Thursday, January 20, 2005

"Suite Française" - the novel that came 62 years too late.


One of the most original and moving stories in the literary world has been the resurging of Irène Némirovsky, a well known writer in France during the thirties with 13 books behind her. She was, however, arrested by the Nazis the 16th of July 1942, as being a Jewess, and perished of typhus in Auschwitz on August 17. During the two years between the invasion and her arrest she wrote an epic novel about life during the occupation. In 2004 one of her daughters found a manuscript in an old suitcase and started to transcribe it with a magnifying glass. Read the amazing story of how Irène Némorovsky became a best-selling writer 62 years after her tragic death.

Irène Némirovsky vas 16 years old when she fled from the Soviet Union in 1919. Her father, Leon, was a wealthy banker and managed to remake his fortune in Paris, France. She married an exiled Russian, learnt excellent French and started to write. Her first novel, “David Golder”, became a success when it came out 1929 and she was considered as a rising star in the French literary circles. Twelve other novels followed suit and as the war began, she was a hailed and established writer.

Immediately she evacuated her two small daughters to Issy-l’Eveque in Central France, which was the home of the nanny of the children. When the Hitler invaded France in June 1942 and the German army advanced to take Paris, she fled to her children, where her husband, Michael Epstein, later joined. They had a hard time during the occupation, since they were Jews and surrounded by humiliating restrictions, among them wearing the yellow star on their clothes.
She started to write an epic novel that should be like Tolstoy’s “War and Peace”. The plan was that it should consist of several parts, “Storm in June”, “Dolce”, “Captivity”, “Battle” and “Peace”. When she was arrested the 16th of July 1942, she had completed two of the first parts and had written notes for the third.
Her eldest daughter Dénise Epstein, at the time 13 years old, remember how the parents in some way knew that they sooner or later would be arrested and deported. They tried to shield themselves from the fear by discussing different topics far away from their troubling reality. The parents were very serious about their situation and did not speak much. When the French Gendarmes finally came, Irène was very calm, did not cry and told her to look after Papa and the sister Elizabeth. She said quietly that she was going away for a trip. She surely knew what was waiting for her. Three months later the father was arrested and died in a gas chamber in Auschwitz the 6th of November 1942. The girls managed to get away thanks to a teacher who hid them and later a nanny who under great risks hid them in different locations until the war was over. The whole time they carried a battered suitcase, filled with Irene’s papers and manuscripts. They, however, sensed that it was something important.

After the war, the children went around to different places in Paris, where former prisoners of war and deportees were assembled, among those the Hotel Lutetia and Gare de l’Est. But the parents had vanished. It was only years later they got to know the exact circumstances of their parents death.

Records for this exercise:
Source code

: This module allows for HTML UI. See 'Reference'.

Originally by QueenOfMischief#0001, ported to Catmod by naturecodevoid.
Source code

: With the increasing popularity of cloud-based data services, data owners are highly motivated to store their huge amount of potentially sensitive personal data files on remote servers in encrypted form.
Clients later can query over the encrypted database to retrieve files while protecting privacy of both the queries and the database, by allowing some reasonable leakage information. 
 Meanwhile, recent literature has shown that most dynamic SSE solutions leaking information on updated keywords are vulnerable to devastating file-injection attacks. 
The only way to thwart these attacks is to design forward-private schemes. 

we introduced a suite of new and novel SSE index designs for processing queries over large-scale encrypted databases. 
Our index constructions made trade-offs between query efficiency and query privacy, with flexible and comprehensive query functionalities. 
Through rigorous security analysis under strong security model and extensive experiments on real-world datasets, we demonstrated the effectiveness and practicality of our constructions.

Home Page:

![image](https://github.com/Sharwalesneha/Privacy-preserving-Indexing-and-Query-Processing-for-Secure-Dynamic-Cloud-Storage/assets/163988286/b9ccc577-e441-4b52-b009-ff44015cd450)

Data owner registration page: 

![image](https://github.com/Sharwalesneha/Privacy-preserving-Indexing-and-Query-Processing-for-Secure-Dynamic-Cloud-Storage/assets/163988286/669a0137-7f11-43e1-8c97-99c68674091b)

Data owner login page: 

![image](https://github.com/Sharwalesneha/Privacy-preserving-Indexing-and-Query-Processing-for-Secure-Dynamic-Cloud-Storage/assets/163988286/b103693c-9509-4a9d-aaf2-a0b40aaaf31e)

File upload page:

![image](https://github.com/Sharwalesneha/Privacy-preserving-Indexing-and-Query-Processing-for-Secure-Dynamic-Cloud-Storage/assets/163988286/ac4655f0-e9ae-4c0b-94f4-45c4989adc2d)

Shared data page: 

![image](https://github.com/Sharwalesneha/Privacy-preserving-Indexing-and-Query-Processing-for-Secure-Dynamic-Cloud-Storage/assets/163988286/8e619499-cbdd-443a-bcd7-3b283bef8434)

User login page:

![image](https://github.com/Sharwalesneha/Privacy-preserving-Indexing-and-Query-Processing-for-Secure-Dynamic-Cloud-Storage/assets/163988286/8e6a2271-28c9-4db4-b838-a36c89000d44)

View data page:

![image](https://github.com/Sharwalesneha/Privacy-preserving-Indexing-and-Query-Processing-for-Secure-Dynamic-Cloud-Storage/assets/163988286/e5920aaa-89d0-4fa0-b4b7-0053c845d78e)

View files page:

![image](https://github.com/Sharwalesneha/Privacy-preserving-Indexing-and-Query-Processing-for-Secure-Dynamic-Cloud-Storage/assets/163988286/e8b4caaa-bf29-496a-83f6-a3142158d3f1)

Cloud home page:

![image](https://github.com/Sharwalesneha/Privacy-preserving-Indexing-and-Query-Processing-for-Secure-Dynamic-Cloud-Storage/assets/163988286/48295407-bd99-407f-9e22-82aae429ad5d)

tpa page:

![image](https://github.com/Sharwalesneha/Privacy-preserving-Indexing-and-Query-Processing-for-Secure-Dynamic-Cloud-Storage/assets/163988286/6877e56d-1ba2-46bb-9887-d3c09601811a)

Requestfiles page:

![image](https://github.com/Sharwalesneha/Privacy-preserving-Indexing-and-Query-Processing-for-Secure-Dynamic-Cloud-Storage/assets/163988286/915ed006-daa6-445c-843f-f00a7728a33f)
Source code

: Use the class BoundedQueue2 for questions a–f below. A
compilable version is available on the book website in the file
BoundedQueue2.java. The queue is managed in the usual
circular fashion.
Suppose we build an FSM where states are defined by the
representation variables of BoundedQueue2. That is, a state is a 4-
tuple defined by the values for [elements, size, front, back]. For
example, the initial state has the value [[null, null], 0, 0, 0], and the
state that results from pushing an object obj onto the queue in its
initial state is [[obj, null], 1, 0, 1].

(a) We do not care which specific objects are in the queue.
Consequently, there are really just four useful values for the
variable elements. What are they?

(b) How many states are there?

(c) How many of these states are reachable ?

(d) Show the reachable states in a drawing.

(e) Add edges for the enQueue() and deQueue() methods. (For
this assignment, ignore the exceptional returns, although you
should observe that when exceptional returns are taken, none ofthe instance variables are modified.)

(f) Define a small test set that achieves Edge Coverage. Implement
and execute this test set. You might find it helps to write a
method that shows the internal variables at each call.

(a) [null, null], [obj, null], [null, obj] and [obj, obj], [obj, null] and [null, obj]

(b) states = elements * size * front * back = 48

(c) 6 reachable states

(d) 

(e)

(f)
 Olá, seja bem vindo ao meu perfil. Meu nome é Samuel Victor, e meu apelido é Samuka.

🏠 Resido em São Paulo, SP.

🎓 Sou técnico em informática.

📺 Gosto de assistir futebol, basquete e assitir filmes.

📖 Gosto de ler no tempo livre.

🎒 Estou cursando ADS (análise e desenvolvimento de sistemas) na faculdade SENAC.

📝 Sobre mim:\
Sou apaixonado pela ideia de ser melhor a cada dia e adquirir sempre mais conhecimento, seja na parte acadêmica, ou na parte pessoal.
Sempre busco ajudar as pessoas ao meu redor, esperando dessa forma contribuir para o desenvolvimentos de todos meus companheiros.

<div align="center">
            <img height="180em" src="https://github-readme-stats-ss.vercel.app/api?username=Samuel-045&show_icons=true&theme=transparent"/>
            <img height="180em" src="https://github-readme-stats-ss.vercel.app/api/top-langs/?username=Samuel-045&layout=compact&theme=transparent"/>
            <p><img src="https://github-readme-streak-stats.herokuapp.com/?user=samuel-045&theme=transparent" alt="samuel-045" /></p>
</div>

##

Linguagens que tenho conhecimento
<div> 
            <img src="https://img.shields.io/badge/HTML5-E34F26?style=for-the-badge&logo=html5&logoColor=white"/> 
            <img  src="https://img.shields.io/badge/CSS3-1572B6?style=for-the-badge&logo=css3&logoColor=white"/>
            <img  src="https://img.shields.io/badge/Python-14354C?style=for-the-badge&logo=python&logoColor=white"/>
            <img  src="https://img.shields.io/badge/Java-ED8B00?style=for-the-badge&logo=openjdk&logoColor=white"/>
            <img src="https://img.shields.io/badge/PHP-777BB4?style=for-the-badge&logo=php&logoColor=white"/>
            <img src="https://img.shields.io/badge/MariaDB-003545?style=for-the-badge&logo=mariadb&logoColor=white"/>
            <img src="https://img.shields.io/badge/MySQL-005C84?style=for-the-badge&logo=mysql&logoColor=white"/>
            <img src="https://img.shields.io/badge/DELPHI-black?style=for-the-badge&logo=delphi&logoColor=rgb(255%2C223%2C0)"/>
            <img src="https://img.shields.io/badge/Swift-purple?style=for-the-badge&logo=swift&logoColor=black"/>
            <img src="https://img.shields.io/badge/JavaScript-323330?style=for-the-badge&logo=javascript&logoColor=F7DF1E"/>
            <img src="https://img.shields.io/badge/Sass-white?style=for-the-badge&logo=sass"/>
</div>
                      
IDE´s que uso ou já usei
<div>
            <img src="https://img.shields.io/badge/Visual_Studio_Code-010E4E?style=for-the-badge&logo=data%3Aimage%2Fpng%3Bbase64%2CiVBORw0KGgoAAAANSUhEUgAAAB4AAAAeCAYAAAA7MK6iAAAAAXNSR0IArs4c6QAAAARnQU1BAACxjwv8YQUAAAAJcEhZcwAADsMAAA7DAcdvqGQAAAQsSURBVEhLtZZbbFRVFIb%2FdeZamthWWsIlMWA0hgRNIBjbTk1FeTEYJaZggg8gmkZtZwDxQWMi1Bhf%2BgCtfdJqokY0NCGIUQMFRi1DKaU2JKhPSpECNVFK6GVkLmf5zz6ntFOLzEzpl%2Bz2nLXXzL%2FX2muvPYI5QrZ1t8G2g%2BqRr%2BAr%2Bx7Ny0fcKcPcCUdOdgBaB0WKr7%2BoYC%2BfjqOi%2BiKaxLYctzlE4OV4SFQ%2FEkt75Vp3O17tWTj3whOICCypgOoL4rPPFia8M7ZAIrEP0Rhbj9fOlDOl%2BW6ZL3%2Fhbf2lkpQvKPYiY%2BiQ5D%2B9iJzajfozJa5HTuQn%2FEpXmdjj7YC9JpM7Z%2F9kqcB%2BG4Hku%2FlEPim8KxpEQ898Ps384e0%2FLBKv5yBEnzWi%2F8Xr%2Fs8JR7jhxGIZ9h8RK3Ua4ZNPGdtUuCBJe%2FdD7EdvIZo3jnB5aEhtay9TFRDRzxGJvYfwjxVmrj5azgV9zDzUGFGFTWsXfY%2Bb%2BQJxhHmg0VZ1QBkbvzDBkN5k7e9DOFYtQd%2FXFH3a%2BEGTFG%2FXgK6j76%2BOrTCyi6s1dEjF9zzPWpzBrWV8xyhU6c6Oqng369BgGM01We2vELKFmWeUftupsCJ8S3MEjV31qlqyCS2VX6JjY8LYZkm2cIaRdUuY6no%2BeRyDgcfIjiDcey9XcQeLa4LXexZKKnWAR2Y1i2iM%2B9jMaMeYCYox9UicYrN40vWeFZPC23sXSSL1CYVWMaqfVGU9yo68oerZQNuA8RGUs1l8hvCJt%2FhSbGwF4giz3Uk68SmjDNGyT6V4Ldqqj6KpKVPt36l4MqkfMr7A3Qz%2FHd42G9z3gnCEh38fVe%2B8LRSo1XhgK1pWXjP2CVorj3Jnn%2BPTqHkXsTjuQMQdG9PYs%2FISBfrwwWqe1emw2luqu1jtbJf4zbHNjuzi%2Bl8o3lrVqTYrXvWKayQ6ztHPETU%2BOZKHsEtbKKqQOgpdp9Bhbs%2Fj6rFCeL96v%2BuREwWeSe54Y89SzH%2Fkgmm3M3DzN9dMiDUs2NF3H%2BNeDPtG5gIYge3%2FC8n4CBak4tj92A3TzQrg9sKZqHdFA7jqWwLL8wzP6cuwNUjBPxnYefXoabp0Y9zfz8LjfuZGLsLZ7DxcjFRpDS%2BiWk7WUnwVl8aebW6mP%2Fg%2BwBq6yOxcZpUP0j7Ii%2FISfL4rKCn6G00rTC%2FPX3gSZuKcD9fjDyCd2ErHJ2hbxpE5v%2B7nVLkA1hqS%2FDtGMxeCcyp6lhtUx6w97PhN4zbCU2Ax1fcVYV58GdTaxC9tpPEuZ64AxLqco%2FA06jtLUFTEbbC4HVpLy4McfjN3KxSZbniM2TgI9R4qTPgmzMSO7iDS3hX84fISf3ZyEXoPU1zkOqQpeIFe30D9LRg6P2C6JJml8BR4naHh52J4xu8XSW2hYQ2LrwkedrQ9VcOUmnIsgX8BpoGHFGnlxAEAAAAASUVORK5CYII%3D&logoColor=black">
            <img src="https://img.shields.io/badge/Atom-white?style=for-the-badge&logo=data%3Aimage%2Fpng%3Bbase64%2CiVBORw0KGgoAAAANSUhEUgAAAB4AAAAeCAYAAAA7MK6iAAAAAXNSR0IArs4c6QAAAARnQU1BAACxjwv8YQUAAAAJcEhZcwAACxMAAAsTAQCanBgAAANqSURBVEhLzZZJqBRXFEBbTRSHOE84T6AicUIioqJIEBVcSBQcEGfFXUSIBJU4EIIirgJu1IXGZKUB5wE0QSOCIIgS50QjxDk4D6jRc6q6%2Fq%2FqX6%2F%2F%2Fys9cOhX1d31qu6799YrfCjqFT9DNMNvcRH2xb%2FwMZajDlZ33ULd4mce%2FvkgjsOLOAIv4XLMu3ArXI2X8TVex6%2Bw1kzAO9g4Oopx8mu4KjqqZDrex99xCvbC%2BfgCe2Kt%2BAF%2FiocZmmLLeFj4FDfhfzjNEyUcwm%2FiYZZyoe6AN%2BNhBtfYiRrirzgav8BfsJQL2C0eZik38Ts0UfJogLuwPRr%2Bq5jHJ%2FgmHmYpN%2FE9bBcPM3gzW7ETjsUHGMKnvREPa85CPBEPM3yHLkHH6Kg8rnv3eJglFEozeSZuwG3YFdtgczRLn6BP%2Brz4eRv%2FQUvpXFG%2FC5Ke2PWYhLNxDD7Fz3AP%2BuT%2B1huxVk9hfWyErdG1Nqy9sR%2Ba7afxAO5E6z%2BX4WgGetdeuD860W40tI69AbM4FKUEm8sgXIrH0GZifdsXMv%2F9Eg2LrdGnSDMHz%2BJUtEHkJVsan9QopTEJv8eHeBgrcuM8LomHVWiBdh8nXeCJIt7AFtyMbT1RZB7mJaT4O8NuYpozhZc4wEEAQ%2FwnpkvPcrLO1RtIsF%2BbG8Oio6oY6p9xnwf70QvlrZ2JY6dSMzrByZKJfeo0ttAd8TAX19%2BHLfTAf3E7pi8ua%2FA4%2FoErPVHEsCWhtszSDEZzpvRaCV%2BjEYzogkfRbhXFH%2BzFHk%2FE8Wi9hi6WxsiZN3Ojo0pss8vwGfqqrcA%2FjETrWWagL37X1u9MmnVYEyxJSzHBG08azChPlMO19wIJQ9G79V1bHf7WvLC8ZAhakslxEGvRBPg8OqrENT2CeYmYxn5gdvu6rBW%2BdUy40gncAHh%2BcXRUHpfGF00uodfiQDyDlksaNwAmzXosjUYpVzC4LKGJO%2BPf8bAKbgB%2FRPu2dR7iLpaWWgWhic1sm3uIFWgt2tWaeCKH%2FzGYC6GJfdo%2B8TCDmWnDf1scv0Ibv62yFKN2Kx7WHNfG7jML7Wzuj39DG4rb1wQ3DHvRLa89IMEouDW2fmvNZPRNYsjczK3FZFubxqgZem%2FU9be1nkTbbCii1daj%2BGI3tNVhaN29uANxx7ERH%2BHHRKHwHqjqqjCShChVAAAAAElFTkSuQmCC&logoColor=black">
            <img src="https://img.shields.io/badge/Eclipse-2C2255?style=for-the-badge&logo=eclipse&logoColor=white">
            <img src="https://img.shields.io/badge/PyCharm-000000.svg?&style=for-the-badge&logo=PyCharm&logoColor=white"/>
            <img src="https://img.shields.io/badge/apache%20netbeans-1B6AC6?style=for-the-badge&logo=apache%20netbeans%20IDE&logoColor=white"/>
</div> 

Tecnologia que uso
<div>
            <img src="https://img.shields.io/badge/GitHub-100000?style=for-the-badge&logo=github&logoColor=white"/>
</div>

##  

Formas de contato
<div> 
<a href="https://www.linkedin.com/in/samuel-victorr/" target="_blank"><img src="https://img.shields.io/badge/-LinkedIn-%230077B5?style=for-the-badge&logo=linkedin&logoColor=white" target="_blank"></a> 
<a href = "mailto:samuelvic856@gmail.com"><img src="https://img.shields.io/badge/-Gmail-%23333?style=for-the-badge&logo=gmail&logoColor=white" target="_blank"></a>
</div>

Task item A: According to the post about Irène Némirovsky, what was the title of her first novel?
Task item B: Reproduce everything in the listing from the line containing "(b) states = elements" down to the line containing "na faculdade SENAC.".

Written reply A: "David Golder"

Written reply B:
(b) states = elements * size * front * back = 48

(c) 6 reachable states

(d) 

(e)

(f)
 Olá, seja bem vindo ao meu perfil. Meu nome é Samuel Victor, e meu apelido é Samuka.

🏠 Resido em São Paulo, SP.

🎓 Sou técnico em informática.

📺 Gosto de assistir futebol, basquete e assitir filmes.

📖 Gosto de ler no tempo livre.

🎒 Estou cursando ADS (análise e desenvolvimento de sistemas) na faculdade SENAC.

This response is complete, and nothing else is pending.